## [Objective A]
In the triangle-area proof, which segments are joined as the construction?
## [Objective B]
Carry the triangle-area proof forward from its last sentence.

## [Document section]
◇ ◇ ◇

Question

in the figure , sides AB, BC, CA Of triangle ABC are produced upto points R, P, F respectively such that AB=BR, BC=CP and CA=AF Prove that area of triangle PFR is equal to 7 area of triangle ABC

Answer 1

Given: Sides AB, BC and CA of Δ ABC are produced up to points R, P and F respectivelysuch that AB = BR, BC = CP, and CA = AF

Construction: Join PA, FB and RC.



Let ar(Δ ABC) = a

We know that median of a triangle divides it into triangles of equal area.

◇ ◇ ◇

## [Extracted data]
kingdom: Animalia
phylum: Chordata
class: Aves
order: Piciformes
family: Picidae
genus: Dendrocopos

◇ ◇ ◇

## [Written response A]
PA, FB and RC.

## [Written response B]
In Δ PAB, AC is the median

⇒ ar(Δ ABC) = ar(Δ APC) = a

In Δ PCF, PA is the median

⇒ ar(Δ APC) = ar(Δ PFA) = a

In Δ BCF, BA is the median

⇒ ar(Δ ABC) = ar(Δ ABF) = a

In Δ RAF, FB is the median

⇒ ar(Δ ABF) = ar(Δ RBF) = a

In Δ ACR, BC is the median

⇒ ar(Δ ABC) = ar(Δ RBC) = a

In Δ PRB, RC is the median

⇒ ar(Δ RBC) = ar(Δ RPC) = a

Thus, ar(Δ ABC) = ar(Δ APC) = ar(Δ PFA) = ar(Δ ABF) = ar(Δ RBF) = ar(Δ RBC) = ar(Δ RPC) = a

Hence, ar(Δ PFR) = ar(Δ ABC) + ar(Δ APC) + ar(Δ PFA) + ar(Δ ABF) + ar(Δ RBF) + ar(Δ RBC) + ar(Δ RPC)

= a + a + a + a + a + a + a = 7a = 7 ar(Δ ABC)